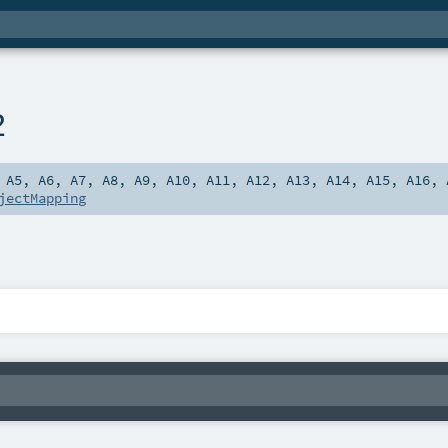
2
,
A5
,
A6
,
A7
,
A8
,
A9
,
A10
,
A11
,
A12
,
A13
,
A14
,
A15
,
A16
,
jectMapping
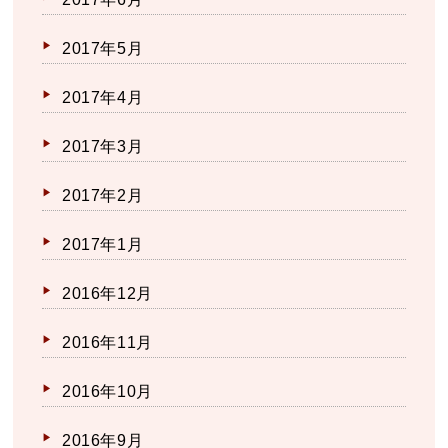
2017年5月
2017年4月
2017年3月
2017年2月
2017年1月
2016年12月
2016年11月
2016年10月
2016年9月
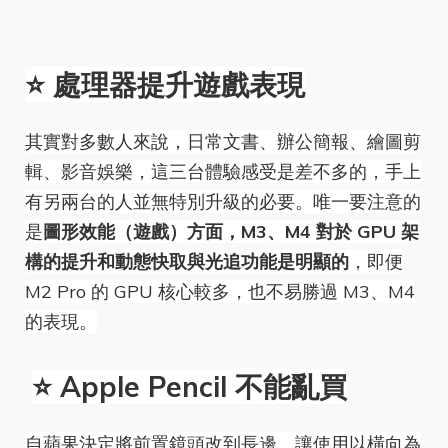
⭐️ 處理器提升遊戲表現
其實對多數人來說，日常文書、辦公簡報、繪圖剪
輯、影音娛樂，這三台體驗感受是差不多的，手上
有另兩台的人並無特別升級的必要。唯一要注意的
是
圖形效能（遊戲）方面，M3、M4 對於 GPU 架
構的提升和動態快取與光追功能是明顯的
，即便
M2 Pro 的 GPU 核心較多，也不易勝過 M3、M4
的表現。
⭐️ Apple Pencil 不能亂買
自蘋果決定將前置鏡頭改到長邊，讓使用以橫向為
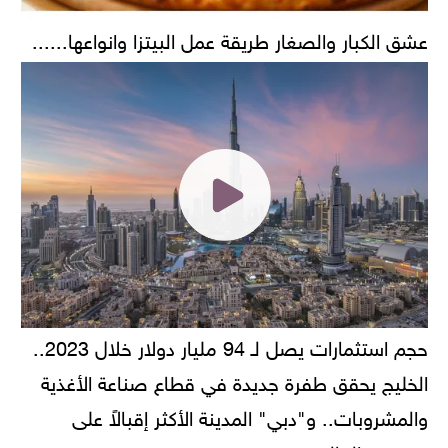
عشق الكبار والصغار طريقة عمل البيتزا وانواعها......
حجم استثمارات يصل لـ 94 مليار دولار خلال 2023..
الخليج يحقق طفرة جديدة في قطاع صناعة الأغذية
والمشروبات.. و"دبي" المدينة الأكثر إقبالاً على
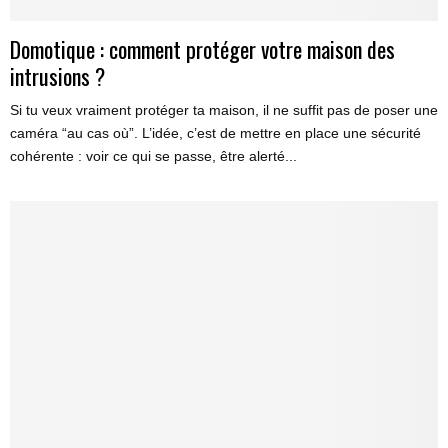
Domotique : comment protéger votre maison des
intrusions ?
Si tu veux vraiment protéger ta maison, il ne suffit pas de poser une
caméra “au cas où”. L’idée, c’est de mettre en place une sécurité
cohérente : voir ce qui se passe, être alerté...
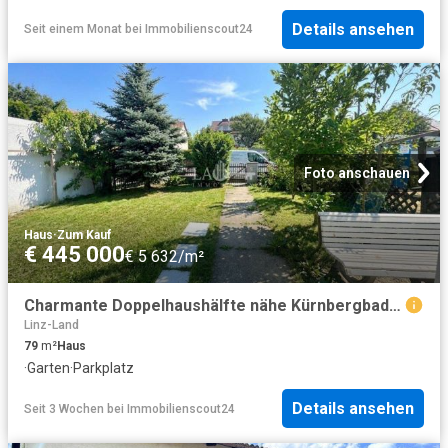
Details ansehen
Seit einem Monat
bei
Immobilienscout24
Foto anschauen
Haus
·
Zum Kauf
€ 445 000
€ 5 632/m²
Charmante Doppelhaushälfte nähe Kürnbergbad Freibad Leonding
Linz-Land
79
m²
Haus
·
Garten
·
Parkplatz
Details ansehen
Seit 3 Wochen
bei
Immobilienscout24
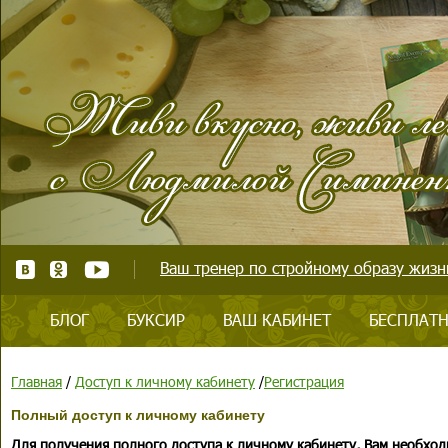
Ваш тренер по стройному образу жизни
БЛОГ
БУКСИР
ВАШ КАБИНЕТ
БЕСПЛАТН
Главная
/
Доступ к личному кабинету
/
Регистрация
Полный доступ к личному кабинету
Для получения полного доступа к личному кабинету, Вам необход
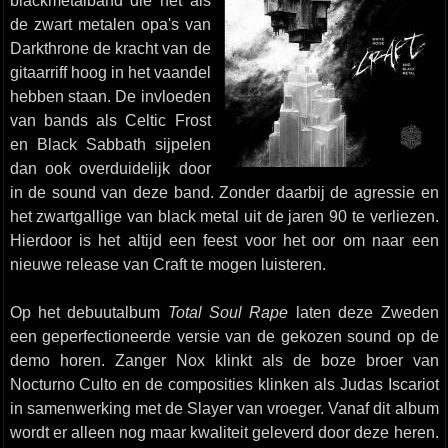
blackmetalband die net als
de zwart metalen opa's van
Darkthrone de kracht van de
gitaarriff hoog in het vaandel
hebben staan. De invloeden
van bands als Celtic Frost
en Black Sabbath sijpelen
dan ook overduidelijk door
in de sound van deze band. Zonder daarbij de agressie en
het zwartgallige van black metal uit de jaren 90 te verliezen.
Hierdoor is het altijd een feest voor het oor om naar een
nieuwe release van Craft te mogen luisteren.
Op het debuutalbum
Total Soul Rape
laten deze Zweden
een geperfectioneerde versie van de gekozen sound op de
demo horen. Zanger Nox klinkt als de boze broer van
Nocturno Culto en de composities klinken als Judas Iscariot
in samenwerking met de Slayer van vroeger. Vanaf dit album
wordt er alleen nog maar kwaliteit geleverd door deze heren.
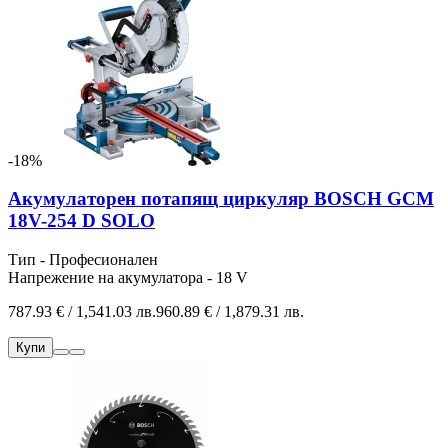
-18%
Акумулаторен потапящ циркуляр BOSCH GCM
18V-254 D SOLO
Тип - Професионален
Напрежение на акумулатора - 18 V
787.93 € / 1,541.03 лв.
960.89 € / 1,879.31 лв.
Купи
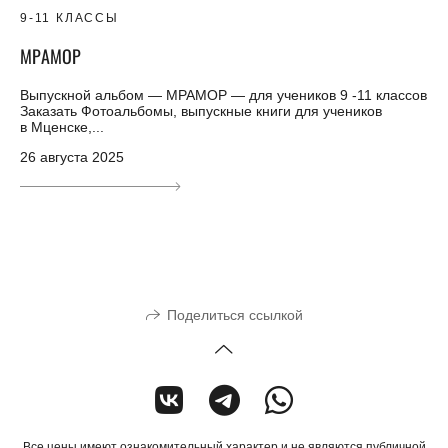
9-11 КЛАССЫ
МРАМОР
Выпускной альбом — МРАМОР — для учеников 9 -11 классов
Заказать Фотоальбомы, выпускные книги для учеников
в Мценске,...
26 августа 2025
Поделиться ссылкой
Все цены имеют ознакомительный характер и не являются публичной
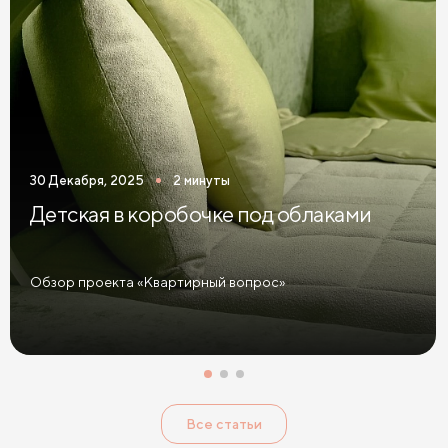
30 Декабря, 2025
2 минуты
Детская в коробочке под облаками
Обзор проекта «Квартирный вопрос»
Все статьи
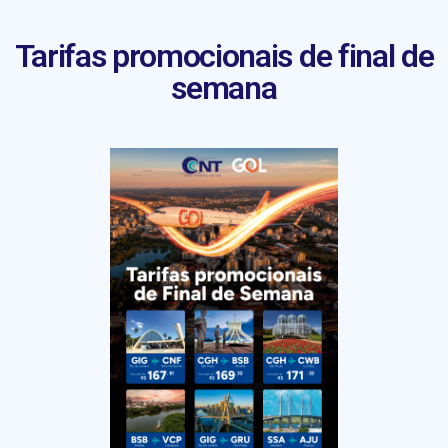
Tarifas promocionais de final de
semana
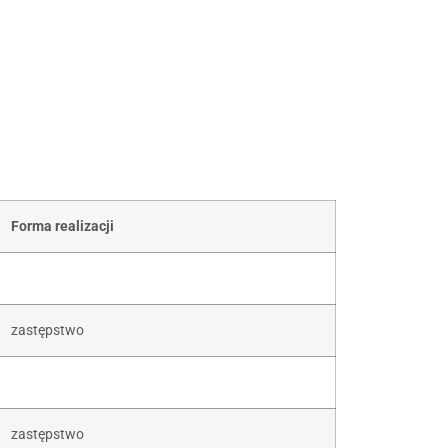
Forma realizacji
zastępstwo
zastępstwo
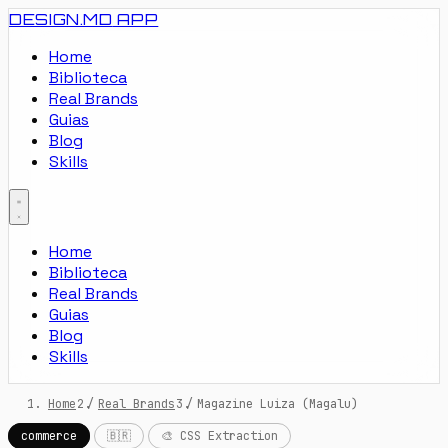
DESIGN.MD
APP
Home
Biblioteca
Real Brands
Guias
Blog
Skills
Home
Biblioteca
Real Brands
Guias
Blog
Skills
Home
/
Real Brands
/
Magazine Luiza (Magalu)
commerce
🇧🇷
🎨 CSS Extraction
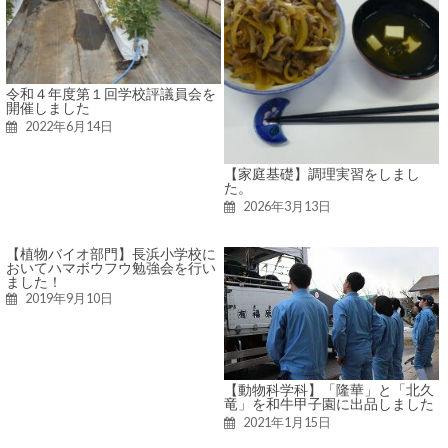
令和４年度第１回学校評議員会を
開催しました
2022年6月14日
【家庭基礎】調理実習をしまし
た。
2026年3月13日
【植物バイオ部門】長浜小学校に
おいてハマボウフウ勉強会を行い
ました！
2019年9月10日
【動物科学科】「隆華」と「北久
竜」を和牛甲子園に出品しました
2021年1月15日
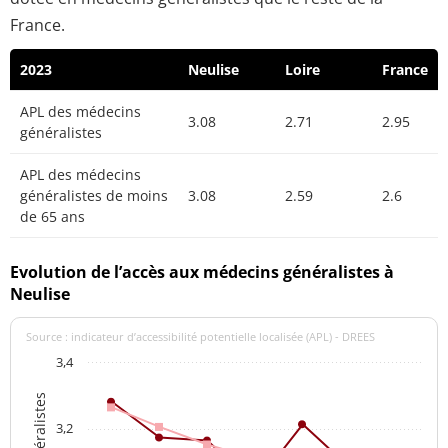
France.
2023
Neulise
Loire
France
APL des médecins
3.08
2.71
2.95
généralistes
APL des médecins
généralistes de moins
3.08
2.59
2.6
de 65 ans
Evolution de l’accès aux médecins généralistes à
Neulise
Source : indicateur d’accessibilité potentielle localisée (APL) - DREES
3,4
3,2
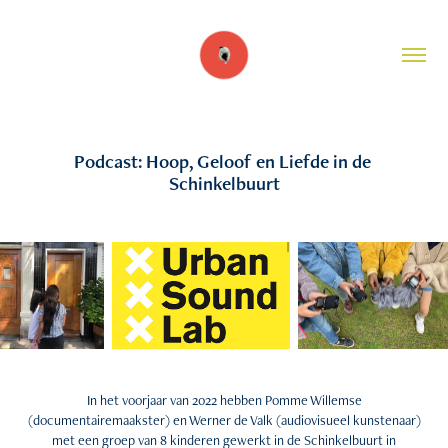
Podcast: Hoop, Geloof en Liefde in de 
Schinkelbuurt
In het voorjaar van 2022 hebben Pomme Willemse
(documentairemaakster) en Werner de Valk (audiovisueel kunstenaar)
met een groep van 8 kinderen gewerkt in de Schinkelbuurt in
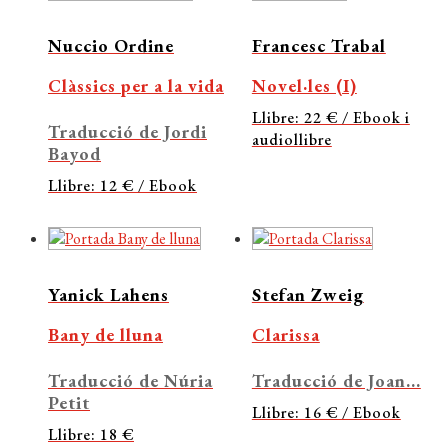
Nuccio Ordine
Francesc Trabal
Clàssics per a la vida
Novel·les (I)
Llibre: 22 € / Ebook i
Traducció de Jordi
audiollibre
Bayod
Llibre: 12 € / Ebook
Yanick Lahens
Stefan Zweig
Bany de lluna
Clarissa
Traducció de Núria
Traducció de Joan...
Petit
Llibre: 16 € / Ebook
Llibre: 18 €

Exercise :: Print the full listing above again with exact wording and no images.

Result for this exercise ::
2
,
A5
,
A6
,
A7
,
A8
,
A9
,
A10
,
A11
,
A12
,
A13
,
A14
,
A15
,
A16
,
jectMapping
2017年5月
2017年4月
2017年3月
2017年2月
2017年1月
2016年12月
2016年11月
2016年10月
2016年9月
⭐️ 處理器提升遊戲表現
其實對多數人來說，日常文書、辦公簡報、繪圖剪
輯、影音娛樂，這三台體驗感受是差不多的，手上
有另兩台的人並無特別升級的必要。唯一要注意的
是
圖形效能（遊戲）方面，M3、M4 對於 GPU 架
構的提升和動態快取與光追功能是明顯的
，即便
M2 Pro 的 GPU 核心較多，也不易勝過 M3、M4
的表現。
⭐️ Apple Pencil 不能亂買
自蘋果決定將前置鏡頭改到長邊，讓使用以橫向為
عشق الكبار والصغار طريقة عمل البيتزا وانواعها......
حجم استثمارات يصل لـ 94 مليار دولار خلال 2023..
الخليج يحقق طفرة جديدة في قطاع صناعة الأغذية
والمشروبات.. و"دبي" المدينة الأكثر إقبالاً على
Domotique : comment protéger votre maison des
intrusions ?
Si tu veux vraiment protéger ta maison, il ne suffit pas de poser une
caméra “au cas où”. L’idée, c’est de mettre en place une sécurité
cohérente : voir ce qui se passe, être alerté...
Details ansehen
Seit einem Monat
bei
Immobilienscout24
Foto anschauen
Haus
·
Zum Kauf
€ 445 000
€ 5 632/m²
Charmante Doppelhaushälfte nähe Kürnbergbad Freibad Leonding
Linz-Land
79
m²
Haus
·
Garten
·
Parkplatz
Details ansehen
Seit 3 Wochen
bei
Immobilienscout24
Ваш тренер по стройному образу жизни
БЛОГ
БУКСИР
ВАШ КАБИНЕТ
БЕСПЛАТН
Главная
/
Доступ к личному кабинету
/
Регистрация
Полный доступ к личному кабинету
Для получения полного доступа к личному кабинету, Вам необход
blackmetalband die net als
de zwart metalen opa's van
Darkthrone de kracht van de
gitaarriff hoog in het vaandel
hebben staan. De invloeden
van bands als Celtic Frost
en Black Sabbath sijpelen
dan ook overduidelijk door
in de sound van deze band. Zonder daarbij de agressie en
het zwartgallige van black metal uit de jaren 90 te verliezen.
Hierdoor is het altijd een feest voor het oor om naar een
nieuwe release van Craft te mogen luisteren.
Op het debuutalbum
Total Soul Rape
laten deze Zweden
een geperfectioneerde versie van de gekozen sound op de
demo horen. Zanger Nox klinkt als de boze broer van
Nocturno Culto en de composities klinken als Judas Iscariot
in samenwerking met de Slayer van vroeger. Vanaf dit album
wordt er alleen nog maar kwaliteit geleverd door deze heren.
-18%
Акумулаторен потапящ циркуляр BOSCH GCM
18V-254 D SOLO
Тип - Професионален
Напрежение на акумулатора - 18 V
787.93 € / 1,541.03 лв.
960.89 € / 1,879.31 лв.
Купи
9-11 КЛАССЫ
МРАМОР
Выпускной альбом — МРАМОР — для учеников 9 -11 классов
Заказать Фотоальбомы, выпускные книги для учеников
в Мценске,...
26 августа 2025
Поделиться ссылкой
Все цены имеют ознакомительный характер и не являются публичной
30 Декабря, 2025
2 минуты
Детская в коробочке под облаками
Обзор проекта «Квартирный вопрос»
Все статьи
Tarifas promocionais de final de
semana
Forma realizacji
zastępstwo
zastępstwo
DESIGN.MD
APP
Home
Biblioteca
Real Brands
Guias
Blog
Skills
Home
Biblioteca
Real Brands
Guias
Blog
Skills
Home
/
Real Brands
/
Magazine Luiza (Magalu)
commerce
🇧🇷
🎨 CSS Extraction
令和４年度第１回学校評議員会を
開催しました
2022年6月14日
【家庭基礎】調理実習をしまし
た。
2026年3月13日
【植物バイオ部門】長浜小学校に
おいてハマボウフウ勉強会を行い
ました！
2019年9月10日
【動物科学科】「隆華」と「北久
竜」を和牛甲子園に出品しました
2021年1月15日
France.
2023
Neulise
Loire
France
APL des médecins
3.08
2.71
2.95
généralistes
APL des médecins
généralistes de moins
3.08
2.59
2.6
de 65 ans
Evolution de l’accès aux médecins généralistes à
Neulise
Source : indicateur d’accessibilité potentielle localisée (APL) - DREES
3,4
3,2
Podcast: Hoop, Geloof en Liefde in de 
Schinkelbuurt
In het voorjaar van 2022 hebben Pomme Willemse
(documentairemaakster) en Werner de Valk (audiovisueel kunstenaar)
met een groep van 8 kinderen gewerkt in de Schinkelbuurt in
Nuccio Ordine
Francesc Trabal
Clàssics per a la vida
Novel·les (I)
Llibre: 22 € / Ebook i
Traducció de Jordi
audiollibre
Bayod
Llibre: 12 € / Ebook
Yanick Lahens
Stefan Zweig
Bany de lluna
Clarissa
Traducció de Núria
Traducció de Joan...
Petit
Llibre: 16 € / Ebook
Llibre: 18 €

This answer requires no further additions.